Ancak savaş araç gereçleri üretimine bağlı bir üretim ve varoluş politikası aynı zamanda kapitalizmin krizinin derinleşmesinden başka bir sonuç üretemez ve üretmemektedir. Ve faşist Türk devletinin krizinin, küresel ölçekte gelişen ve derinleşen kapitalizmin genel krizine bağlanması da buradandır.
Artık sermaye ihracına bağlı olarak sömürge alanları yaratmak tarih oldu. Onun yerini savaş ihracı aldı. Soğuk savaş döneminin dengesi koşullarında oluşmuş tüm uluslararası hukuk anlamsızlaştı.
Yani bir yandan bölgesel güç olmanın yolu olarak savaş endüstrisine dönüşmüş bir üretim tarzı ve bir yandan da hem bunun nedeni ve hem de sonucu olarak kapitalizmin krizinin derinleşmesi… Tarihin yasası, kapitalizmin temel çelişkisi ve içsel çürüme ve yıkım dinamiği işliyor.
Faşist Türk devleti dört bir yana kılıç sallayarak kendi krizini aşacağını, tarihsel ve ideolojik olarak benimsediği bölgesel güç olma planının gerçekleşeceğini düşünüyor ve bunun pratik arayışlarından vazgeçmiyor.

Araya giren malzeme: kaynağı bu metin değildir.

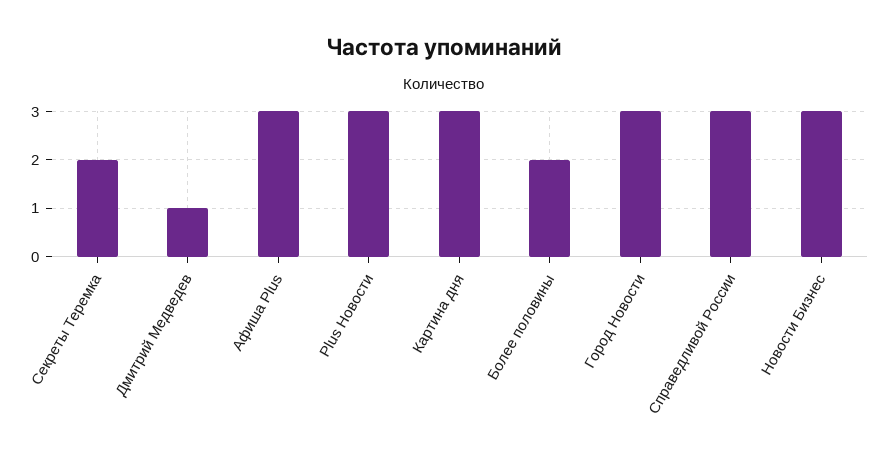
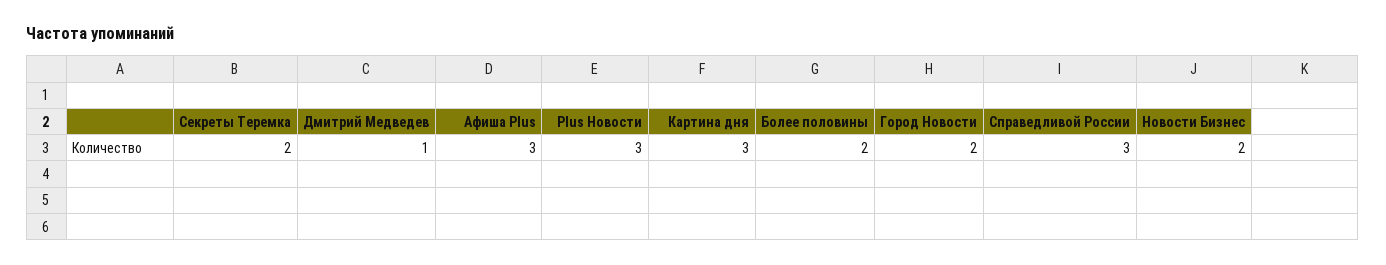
  {
    "Секреты Теремка": 2,
    "Дмитрий Медведев": 1,
    "Афиша Plus": 3,
    "Plus Новости": 3,
    "Картина дня": 3,
    "Более половины": 2,
-   "Город Новости": 3,
+   "Город Новости": 2,
    "Справедливой России": 3,
-   "Новости Бизнес": 3
+   "Новости Бизнес": 2
  }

Bakur, Başur ve Rojava’ya saldırıyor. Çünkü kendisine biat etmemiş Kürtleri bölgesel planlarının hayata geçirilmesinde birinci derecede engel görüyor. Rejiminin yapısal krizinin temelinde işgal altında tuttuğu Kürdistan duruyor ve Kürdistan politik mücadelenin her türlü biçimiyle direnmeye ve karşı duruşunu örgütlemeye devam ediyor. Ne Rojava da istediğini elde etti ne de Medya Savunma Alanlarına yönelik işgal planlarında hedeflediği ilerlemeyi gösterebildi.
Suriye’de, Akdeniz’in yer altı zenginliklerinin bölüşümü için attığı adımda , Libya’ya yerleşme planlarında belirli bir ilerleme kaydetse de istediği sonuçları ulaşamadı. Faşist şef Erdoğan şimdi Azerbaycan’ın bekası adına Azerbaycan’la bir olup Ermenistan’a saldırıyor. Karabağ üzerinden himayeci bir savaşa girişiyor.
Aliyev, Karabağı zorla kendine bağlamak istiyor. Türk devleti, Suriye ve Rojava’yı işgal saldırılarında devşirdiği cihatçı çeteleriyle ve doğrudan rütbeli askerleri ve savaş araç gereçleriyle bu saldırıda konum alıyor. Faşist Türk devleti DAİŞ ve türevlerinden örgütlediği paralı askerleri vurucu ve talancı bir kuvvet olarak kullanıyor, himaye ediyor. Resmen tutamadığı alanları bu çetelerle tutmaya çalışıyor.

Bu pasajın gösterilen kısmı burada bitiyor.